> [Extract provided]:
## start

On cars, old, new and future; science & technology; vintage airplanes, computer flight simulation of them; Sherlockiana; our English language; travel; and other stuff
LEONARD BERNSTEIN and Alan Jay Lerner once had an immense Broadway flop. Bernstein, the composer of West Side Story, 1957. And Lerner, the lyricist who brought us “I Could Have Danced All Night,” “On the Street Where You Live,” and “I’ve Grown Accustomed to Her Face,” all from My Fair Lady, 1956.
The Bernstein/Lerner production of 1600 Pennsylvania Avenue was topical when it opened on Broadway on May 4, 1976. Yet it closed on May 8, after only seven performances.
On the other hand, this musical’s themes of White House occupants and race relations are as timely today as they were back in 1976. An abbreviated concert version, A White House Cantata, is a reconstruction of 1600 Pennsylvania Avenue and well worth a listen. Here are tidbits about both.
A Broadway Flop in the Making. Out-of-town tryouts of 1600 Pennsylvania Avenue prompted cuts and editing made without Bernstein’s consent. Because of this and other problems early on, he and Lerner refused to allow the typical original-cast recording.
The plot focused on four prototypical occupants of the White House: the President, his First Lady, and two of their African-American servants. Episodes of these foursomes from 1800 to 1902 certainly didn’t avoid controversy, including Thomas Jefferson’s relationship with Sally Hemings, James Monroe’s refusal to halt slavery in Washington, D.C, and the post-Civil War impeachment of Andrew Johnson.
Maybe Just the Wrong Time. In retrospect, one reason for the show’s 1976 failure was that Broadway audiences that year preferred to be celebratory about the country’s 200th anniversary, not critical of its history.

## end

> [Dataset entries]:
## start

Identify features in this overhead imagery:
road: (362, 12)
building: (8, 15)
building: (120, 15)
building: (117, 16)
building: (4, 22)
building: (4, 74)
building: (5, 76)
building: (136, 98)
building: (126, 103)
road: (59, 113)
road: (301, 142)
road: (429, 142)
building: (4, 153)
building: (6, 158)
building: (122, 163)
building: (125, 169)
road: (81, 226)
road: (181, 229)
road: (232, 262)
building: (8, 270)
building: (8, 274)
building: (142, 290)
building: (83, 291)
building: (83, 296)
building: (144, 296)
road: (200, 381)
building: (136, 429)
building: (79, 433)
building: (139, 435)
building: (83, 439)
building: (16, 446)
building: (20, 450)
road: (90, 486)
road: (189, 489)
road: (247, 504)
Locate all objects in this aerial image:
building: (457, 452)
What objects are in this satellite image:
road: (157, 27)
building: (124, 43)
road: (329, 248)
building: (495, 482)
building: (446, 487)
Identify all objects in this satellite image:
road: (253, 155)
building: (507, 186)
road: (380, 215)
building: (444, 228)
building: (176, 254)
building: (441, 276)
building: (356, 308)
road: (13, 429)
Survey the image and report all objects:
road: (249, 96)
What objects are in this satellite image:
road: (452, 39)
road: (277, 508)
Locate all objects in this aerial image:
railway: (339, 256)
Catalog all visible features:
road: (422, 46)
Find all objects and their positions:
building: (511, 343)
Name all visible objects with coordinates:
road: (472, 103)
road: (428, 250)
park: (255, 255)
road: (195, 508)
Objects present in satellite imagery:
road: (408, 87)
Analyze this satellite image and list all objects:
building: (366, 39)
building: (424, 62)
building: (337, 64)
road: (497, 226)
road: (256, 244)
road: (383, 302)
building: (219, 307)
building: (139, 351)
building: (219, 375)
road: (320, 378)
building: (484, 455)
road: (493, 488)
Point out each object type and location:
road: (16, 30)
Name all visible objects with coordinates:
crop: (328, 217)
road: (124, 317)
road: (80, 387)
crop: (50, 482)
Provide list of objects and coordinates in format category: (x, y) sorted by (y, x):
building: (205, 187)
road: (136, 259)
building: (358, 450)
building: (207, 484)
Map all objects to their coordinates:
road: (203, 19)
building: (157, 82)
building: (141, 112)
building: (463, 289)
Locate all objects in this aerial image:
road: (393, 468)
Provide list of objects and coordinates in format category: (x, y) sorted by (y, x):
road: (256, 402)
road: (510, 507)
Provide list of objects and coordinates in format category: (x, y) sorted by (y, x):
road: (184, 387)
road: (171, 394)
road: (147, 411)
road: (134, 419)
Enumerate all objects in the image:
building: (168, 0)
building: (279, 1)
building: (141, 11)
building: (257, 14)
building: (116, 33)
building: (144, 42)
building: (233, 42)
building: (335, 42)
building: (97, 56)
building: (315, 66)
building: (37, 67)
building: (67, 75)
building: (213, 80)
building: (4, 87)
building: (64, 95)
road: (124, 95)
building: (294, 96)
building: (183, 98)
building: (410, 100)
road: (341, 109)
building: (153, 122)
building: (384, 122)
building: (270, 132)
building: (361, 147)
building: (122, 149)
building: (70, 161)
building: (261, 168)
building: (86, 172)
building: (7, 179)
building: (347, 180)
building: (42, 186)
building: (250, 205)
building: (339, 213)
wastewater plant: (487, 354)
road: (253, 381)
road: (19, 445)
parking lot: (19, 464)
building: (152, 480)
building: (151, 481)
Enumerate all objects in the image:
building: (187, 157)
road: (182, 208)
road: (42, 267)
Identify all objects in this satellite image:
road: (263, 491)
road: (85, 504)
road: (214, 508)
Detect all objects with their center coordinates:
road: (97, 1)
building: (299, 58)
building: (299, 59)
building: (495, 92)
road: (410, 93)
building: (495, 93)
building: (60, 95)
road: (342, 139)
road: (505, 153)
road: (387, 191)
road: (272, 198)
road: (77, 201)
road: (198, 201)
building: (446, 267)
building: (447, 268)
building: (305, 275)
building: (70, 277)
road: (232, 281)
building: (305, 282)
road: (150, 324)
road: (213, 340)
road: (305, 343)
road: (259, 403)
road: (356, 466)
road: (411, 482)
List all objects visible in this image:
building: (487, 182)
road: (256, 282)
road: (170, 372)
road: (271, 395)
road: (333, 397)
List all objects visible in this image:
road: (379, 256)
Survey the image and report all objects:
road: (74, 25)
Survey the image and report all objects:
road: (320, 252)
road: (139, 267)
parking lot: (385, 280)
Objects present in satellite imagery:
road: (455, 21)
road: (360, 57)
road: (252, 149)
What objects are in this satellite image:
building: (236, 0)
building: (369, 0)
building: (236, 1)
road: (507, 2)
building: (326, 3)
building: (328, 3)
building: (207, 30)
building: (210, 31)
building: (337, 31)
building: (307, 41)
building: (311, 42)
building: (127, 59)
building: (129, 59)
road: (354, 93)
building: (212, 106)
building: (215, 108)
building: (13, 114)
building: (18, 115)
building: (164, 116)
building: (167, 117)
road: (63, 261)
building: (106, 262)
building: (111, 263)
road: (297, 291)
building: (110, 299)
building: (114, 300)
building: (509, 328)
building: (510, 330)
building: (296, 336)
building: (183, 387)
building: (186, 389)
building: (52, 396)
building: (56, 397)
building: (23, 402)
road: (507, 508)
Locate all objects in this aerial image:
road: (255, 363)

## end

> [Tasks]:
- 1) According to the article on 1600 Pennsylvania Avenue, what did Bernstein and Lerner refuse to allow after the out-of-town tryouts?
- 2) Repeat the part of the article on 1600 Pennsylvania Avenue between "The plot focused" and "of Andrew Johnson.", inclusive.

> [In response]:
- 1) They refused to allow the typical original-cast recording.

- 2)
The plot focused on four prototypical occupants of the White House: the President, his First Lady, and two of their African-American servants. Episodes of these foursomes from 1800 to 1902 certainly didn’t avoid controversy, including Thomas Jefferson’s relationship with Sally Hemings, James Monroe’s refusal to halt slavery in Washington, D.C, and the post-Civil War impeachment of Andrew Johnson.